Who manages your digital shelf? That’s a question that Derek Hahm, the former Craft Brew Alliance (CBA) executive who has been tasked with leading the newly formed E-Premise Group, estimated about 80% of suppliers can’t answer.
“When we show them how they look, they’re surprised, and they know they need to get it fixed,” said Hahm, who spent 11 years at CBA, last serving as chief commercial officer, a title he now holds with The E-Premise Group. “It’s not just hoping that it gets done and hoping that it pulls through. You can’t do that online.”
The E-Premise Group was formed by Ethan Stienstra and Dan Kiefer, the founders of Denver-based consulting firm Ahead of the Curve.

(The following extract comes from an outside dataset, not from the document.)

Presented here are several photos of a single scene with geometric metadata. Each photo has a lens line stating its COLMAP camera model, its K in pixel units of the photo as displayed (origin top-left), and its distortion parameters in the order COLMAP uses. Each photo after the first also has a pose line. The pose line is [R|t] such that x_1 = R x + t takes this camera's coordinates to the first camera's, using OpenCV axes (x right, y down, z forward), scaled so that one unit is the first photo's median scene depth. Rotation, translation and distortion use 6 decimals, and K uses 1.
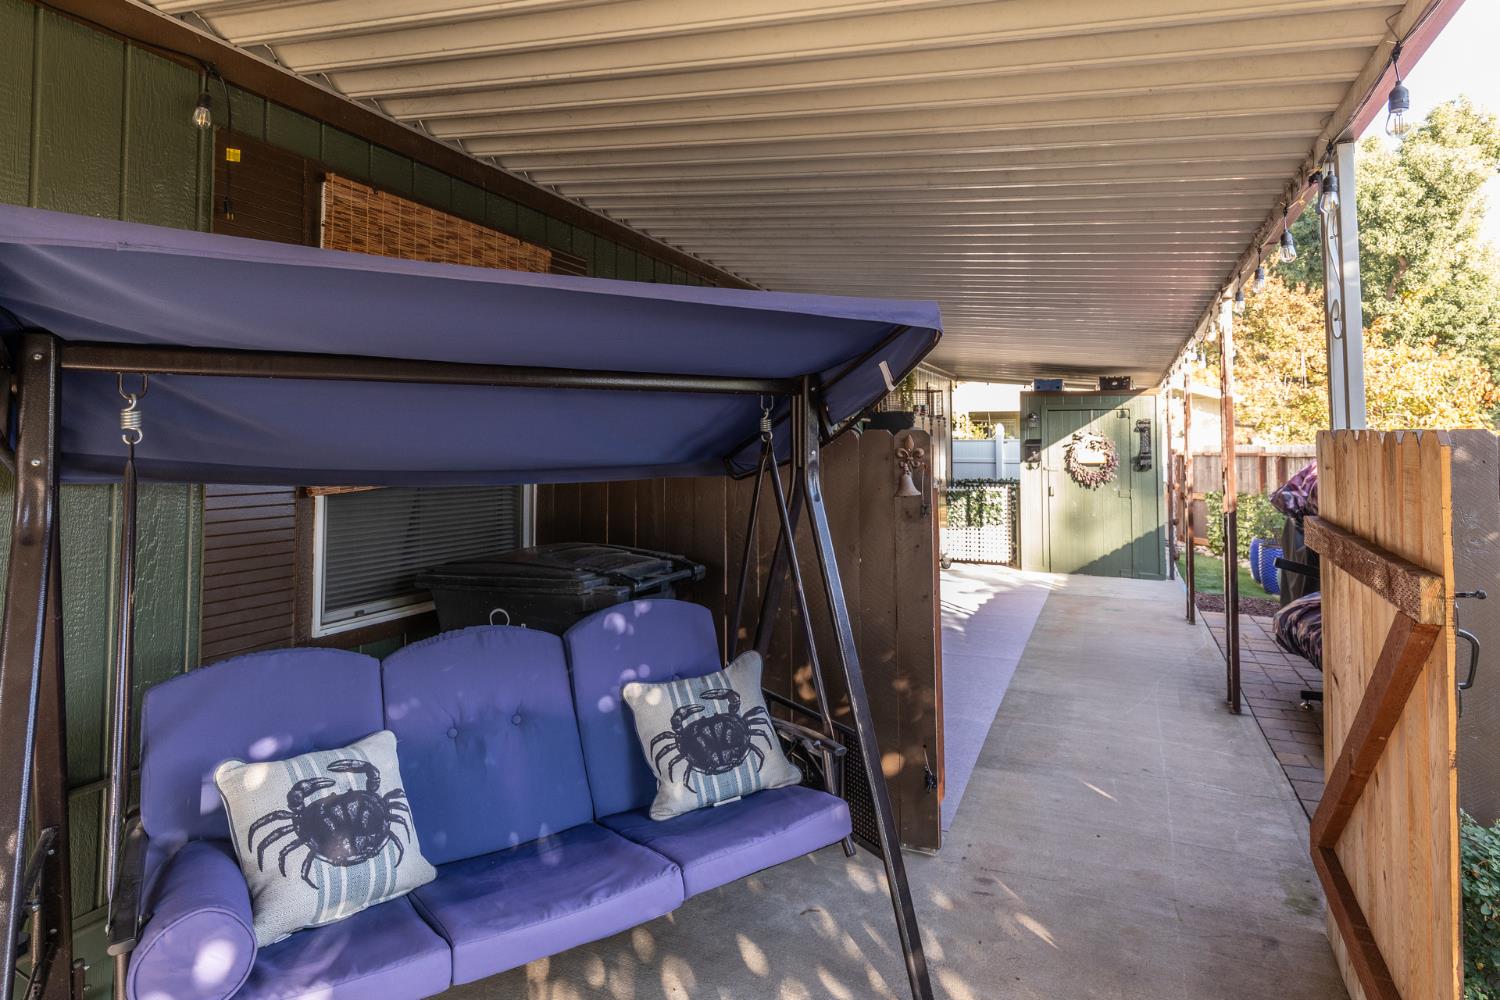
lens RADIAL K [[896.7, 0, 799.2], [0, 896.7, 384.2], [0, 0, 1]] dist [0.000305, 0.000691]
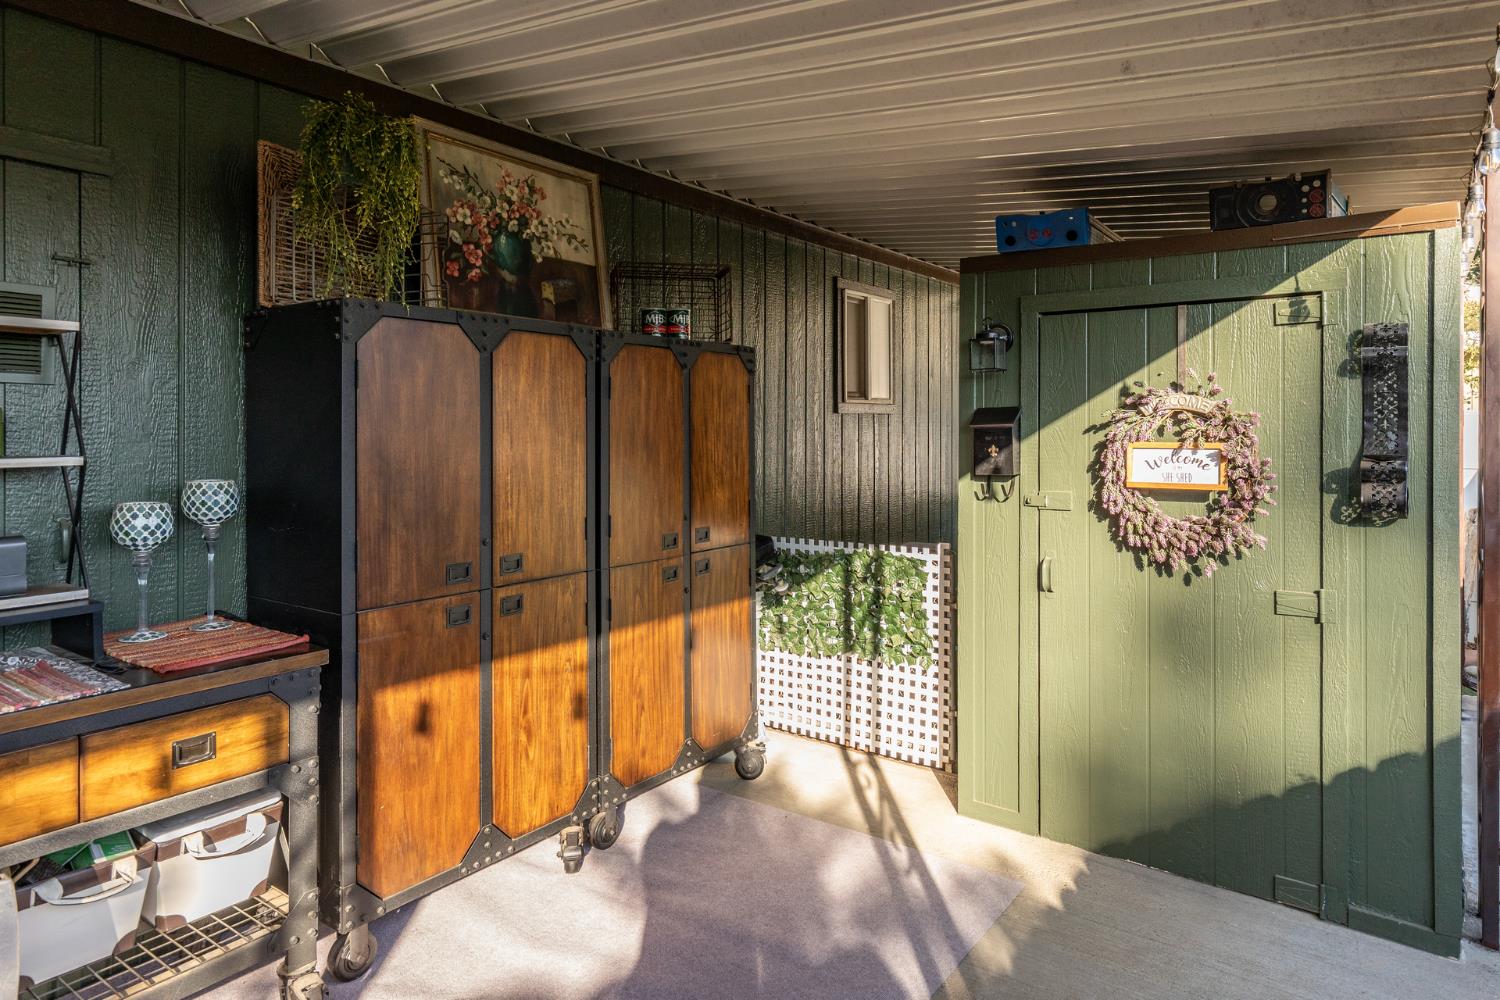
lens RADIAL K [[924.0, 0, 809.7], [0, 924.0, 417.5], [0, 0, 1]] dist [-0.008585, 0.000726]
pose [[0.968902, -0.003761, -0.247417, 0.279494], [0.018508, 0.998185, 0.057302, 0.045398], [0.246752, -0.060099, 0.967213, 0.673756]]
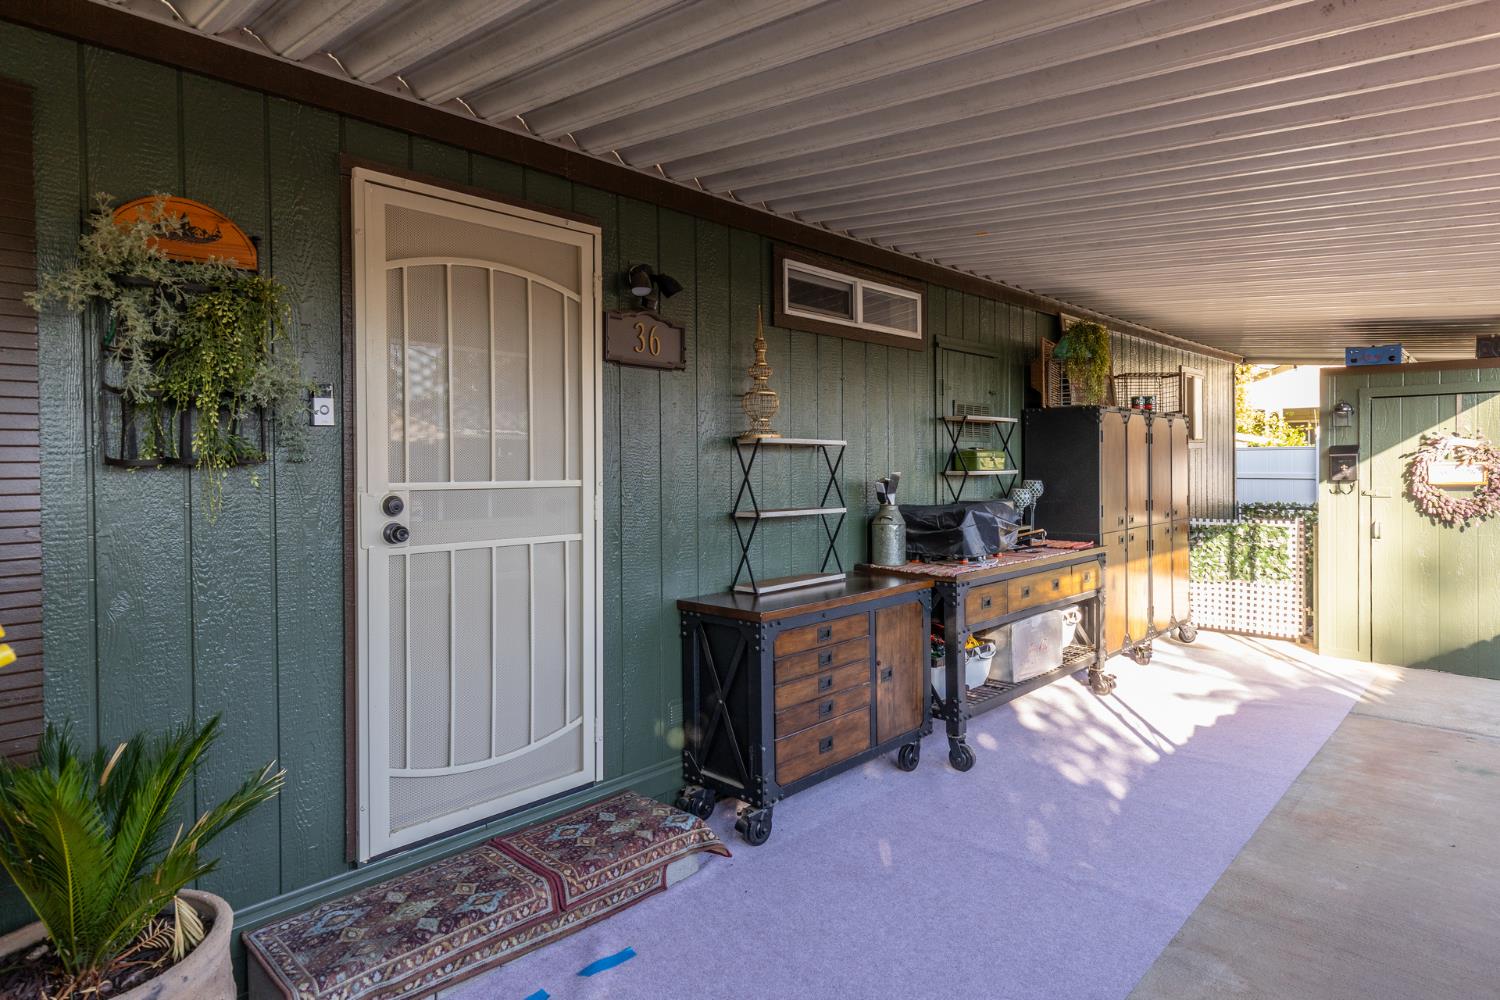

Stienstra told Brewbound that after founding the agency in November 2020, they realized many of their clients “looked pretty terrible on the digital shelf.”
Stienstra estimated that it would take around 12 hours to update a Drizly shelf in the early days of the project. Now, he estimated it can be accomplished in about 10 hours.
“We’ve really built processes in to basically merchandise shelves based on that,” he said.
The E-Premise Group has zeroed in on working with beverage-alcohol players to update their digital shelf sets — including Odell, Avery, Sierra Nevada, and the CANarchy Craft Brewery Collective — via a subscription model that takes “all of the chaos off [suppliers’] plates” in an “affordable way, Stienstra said.
“It’s a ton of phone calls, it’s spreadsheet work, it’s not sexy work at all,” he added. “It doesn’t dictate that you have a person or a body dedicated to it. That’s where we come in.”
For producers, the opportunity is big, with $6.1 billion in online alcohol sales and 131% growth from 2019 to 2021. Beyond sales, online marketplaces such as Drizly, Gopuff and Instacart are where millennial and Generation Z consumers do the bulk of their shopping, Hahm added. With those two generations set to make up 54% of the population seven years from now, reaching them in the channels they shop is extremely important.
“Not only are they shopping online to either pick up or get delivery, they’re trying to get all their consumer research online,” Hahm said. “So you have to have your story, not just your images online, because that’s their preference, and that’s how they’re moving towards shopping.”
As consumers shop in more nontraditional ways, suppliers no longer need to have hundreds or millions of dollars of point-of-sale items that they hope their wholesaler will put up, Hahm said. While suppliers have relied on distributors and retailers to manage shelf sets, displays and point-of-sale materials, the responsibility falls on the supplier in online marketplaces, Stienstra added.
For example, Stienstra pointed to a smaller client based in the northeast who did 16,000 orders through Drizly even though their digital shelf was just the silhouette of a bottle when the supplier only sells canned products.
“You could just guess how many missed orders they lost out on by just having a silhouette bottle when they only sell cans,” he said.
Rom van der Zee, a digital strategist for The E-Premise Group, noted that a consumer’s first interaction with a brand could be online. He stressed the importance of having images that correspond with the right product. So if you’re selling a 6-pack of cans, the image shouldn’t be a 6-pack of bottles.
“That’s what we’re trying to do, making sure the images are great, they’re crisp and the marketing copy is matching the images,” he said. “So when this consumer has this first interaction online, they will recognize this brand at a bricks-and-mortar store as well.”
Digital shelves also help drive brick-and-mortar sales, as van der Zee noted that many consumers window shop online before going to a store to make a purchase.
Stienstra estimated that it could take 50 hours for smaller companies to clean up their digital profile and up to 500 hours annually for larger companies.
“It’s a long and arduous path to making yourself look good on shelf,” Stienstra said.